= Alizeh Imtiaz =

Pakistani filmmaker

Alizeh Imtiaz (born 10 November 1986, in Karachi, Pakistan) is the a Pakistani filmmaker. She's the first Pakistani to have successfully had a debut short film screened at the London Filmmakers Convention. Her film, Shades of Black was screened at the convention in 2007. The short film won the award for Best Film at the London Filmmakers Convention and was also screened at the London Portobello Film Festival in August 2008. She is one of the youngest directors in Pakistan, and one of the very few to have gained international acclaim.

Imtiaz completed her BA in English and Film and TV Studies from Brunel University, London. She's currently serving as a trustee on the board of DSRA Schools for the underprivileged.

The short film, Shades of Black, was an experimental piece which focused on the journey of a prisoner released from Karachi Central Jail. Her style is very dependent on detail to music and photography. The film, produced by Media Tech Films, for AAG TV, gained much attention after Alizeh appeared on one of Pakistan's most famous comedy talk show called 'Azfar Mani show'.

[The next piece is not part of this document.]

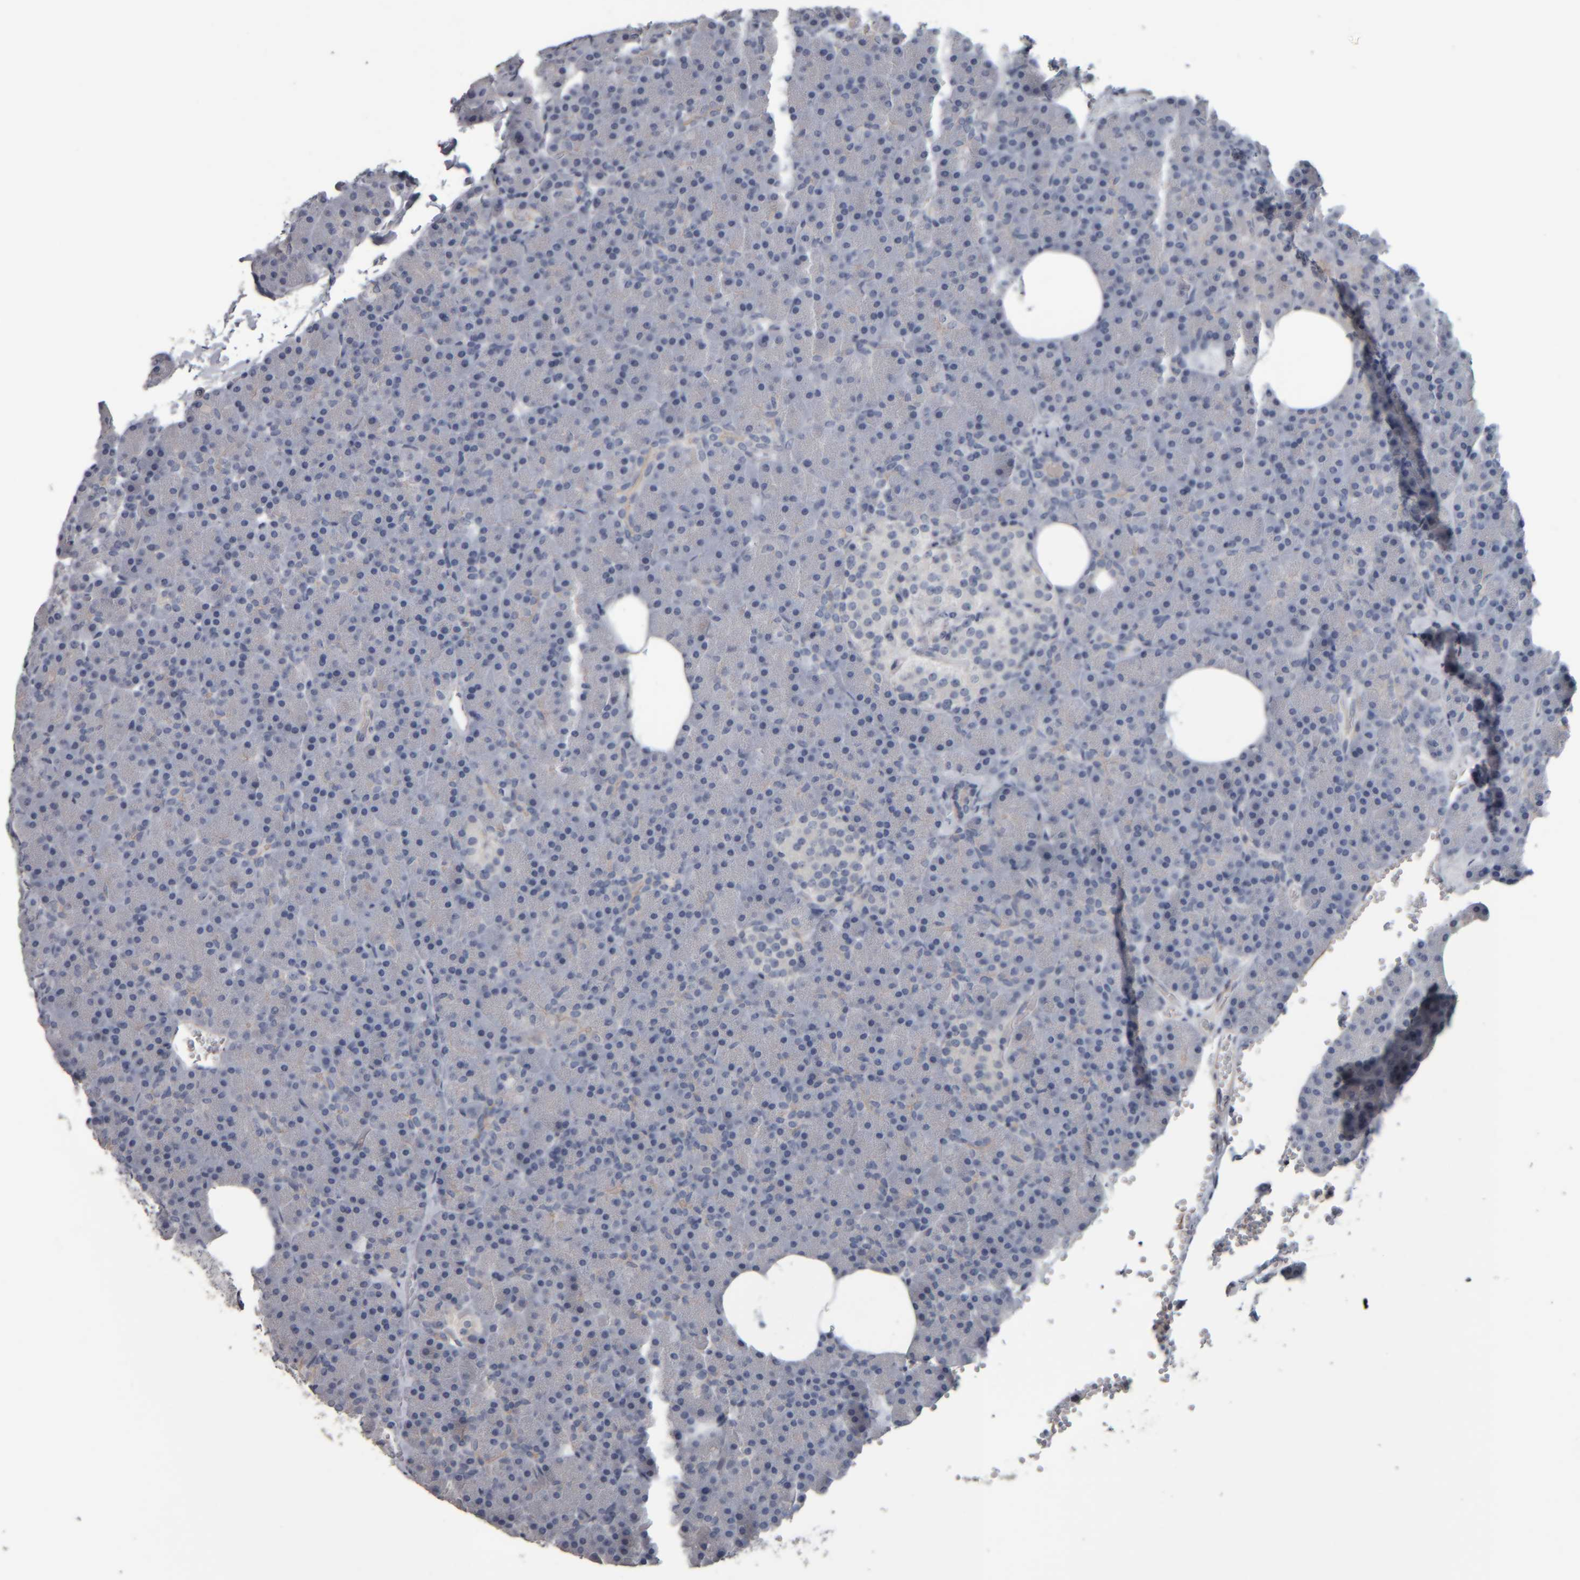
{"staining": {"intensity": "negative", "quantity": "none", "location": "none"}, "tissue": "pancreas", "cell_type": "Exocrine glandular cells", "image_type": "normal", "snomed": [{"axis": "morphology", "description": "Normal tissue, NOS"}, {"axis": "morphology", "description": "Carcinoid, malignant, NOS"}, {"axis": "topography", "description": "Pancreas"}], "caption": "Photomicrograph shows no protein positivity in exocrine glandular cells of normal pancreas.", "gene": "CAVIN4", "patient": {"sex": "female", "age": 35}}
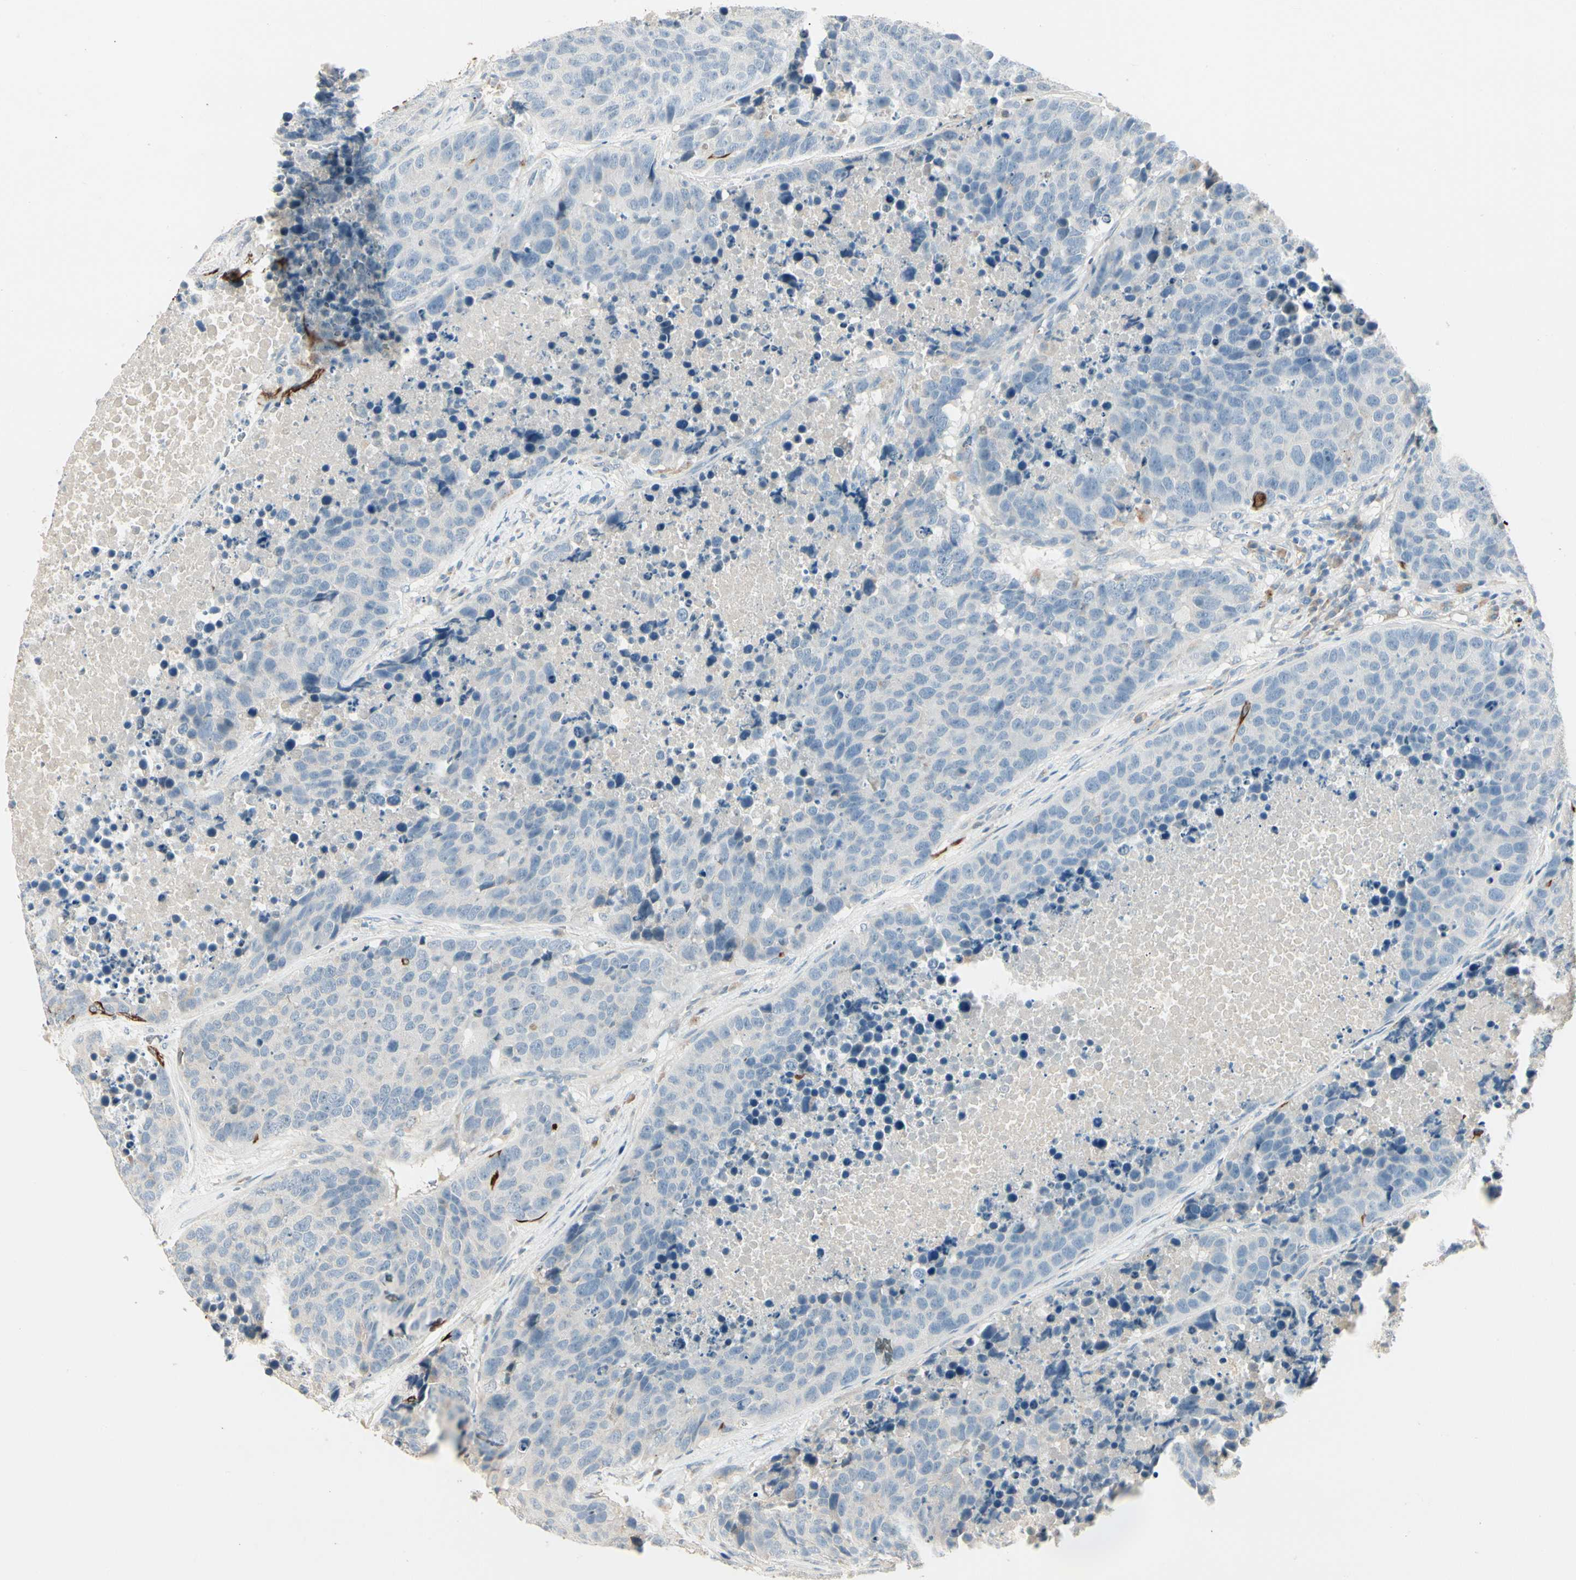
{"staining": {"intensity": "negative", "quantity": "none", "location": "none"}, "tissue": "carcinoid", "cell_type": "Tumor cells", "image_type": "cancer", "snomed": [{"axis": "morphology", "description": "Carcinoid, malignant, NOS"}, {"axis": "topography", "description": "Lung"}], "caption": "Immunohistochemistry of human carcinoid displays no expression in tumor cells. The staining was performed using DAB (3,3'-diaminobenzidine) to visualize the protein expression in brown, while the nuclei were stained in blue with hematoxylin (Magnification: 20x).", "gene": "SKIL", "patient": {"sex": "male", "age": 60}}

Her previous experience in direction include a high-profile celebrity based TV show called 'FLASH' for HUM TV channel in Pakistan which she directed before returning to complete her degree. Before her venture into direction, Alizeh Imtiaz had also been active in several theatre productions in Karachi; from acting to direction. Alizeh has attended several workshops to aid her acting talent, from the Royal Academy of Dramatic Art, London and has also been trained in acting by Rahat Kazmi, a famous Pakistani actor, director, teacher and theatric.

In 2010, when Pakistan was deeply affected by the flooding on the Indus River, Alizeh along with a team of people travelled across the Province of Sindh and rehabilitated flood affectees suffering from the devastation. CNN shared Alizeh's photographs of her trips, and in 2011 one of her photographs was among the top five in photojournalism iReport on the CNN website.